= Damian Grammaticas =

British journalist

Damian Grammaticas (born June 1970 in Nairobi) is a Kenyan-born British journalist, working for the BBC.

==Early life and education==
Of Greek descent, Grammaticas was born in June 1970 and grew up in Kenya.

Having studied at Oundle School and Corpus Christi College, Cambridge, in 1992 Grammaticas graduated with a degree in English literature. He subsequently studied for and obtained a diploma in broadcast journalism at Cardiff University.

==Career==
In 1994, Grammaticas joined BBC News as a trainee reporter. In the years 1995–1997, his work included reporting for the regional television news programme Look East and for BBC Radio Cambridgeshire. He moved to London in 1998 and reported for BBC World, BBC News 24 and BBC Television News.

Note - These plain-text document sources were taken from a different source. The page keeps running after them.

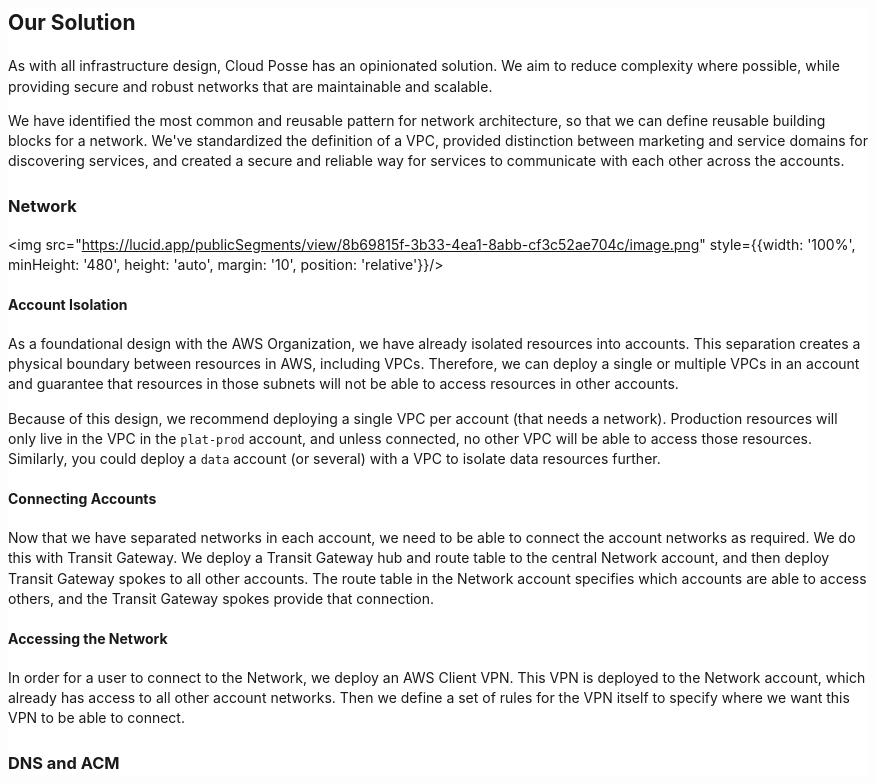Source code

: ## Our Solution

As with all infrastructure design, Cloud Posse has an opinionated solution. We aim to reduce complexity where possible,
while providing secure and robust networks that are maintainable and scalable.

We have identified the most common and reusable pattern for network architecture, so that we can define reusable
building blocks for a network. We've standardized the definition of a VPC, provided distinction between marketing
and service domains for discovering services, and created a secure and reliable way for services to communicate with
each other across the accounts.

### Network

<img src="https://lucid.app/publicSegments/view/8b69815f-3b33-4ea1-8abb-cf3c52ae704c/image.png" style={{width: '100%', minHeight: '480', height: 'auto', margin: '10', position: 'relative'}}/><br/>

#### Account Isolation

As a foundational design with the AWS Organization, we have already isolated resources into accounts. This separation
creates a physical boundary between resources in AWS, including VPCs. Therefore, we can deploy a single or multiple
VPCs in an account and guarantee that resources in those subnets will not be able to access resources in other accounts.

Because of this design, we recommend deploying a single VPC per account (that needs a network). Production resources will
only live in the VPC in the `plat-prod` account, and unless connected, no other VPC will be able to access those resources.
Similarly, you could deploy a `data` account (or several) with a VPC to isolate data resources further.

#### Connecting Accounts

Now that we have separated networks in each account, we need to be able to connect the account networks as required.
We do this with Transit Gateway. We deploy a Transit Gateway hub and route table to the central Network account, and then deploy
Transit Gateway spokes to all other accounts. The route table in the Network account specifies which accounts are able to access
others, and the Transit Gateway spokes provide that connection.

#### Accessing the Network

In order for a user to connect to the Network, we deploy an AWS Client VPN. This VPN is deployed to the Network account,
which already has access to all other account networks. Then we define a set of rules for the VPN itself to specify
where we want this VPN to be able to connect.

### DNS and ACM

Grammaticas subsequently became a foreign correspondent. He became the BBC's Hong Kong correspondent from 2000, covering stories from Hong Kong, China, Taiwan, Korea, Japan, Thailand, Australia and the Philippines. In June 2003, he became the BBC's Moscow correspondent, in 2006 the South Asia correspondent, based in Delhi, and in 2009 the BBC's China correspondent, moving to Beijing. He later reported from Brussels and covered the issue of the United Kingdom leaving the European Union.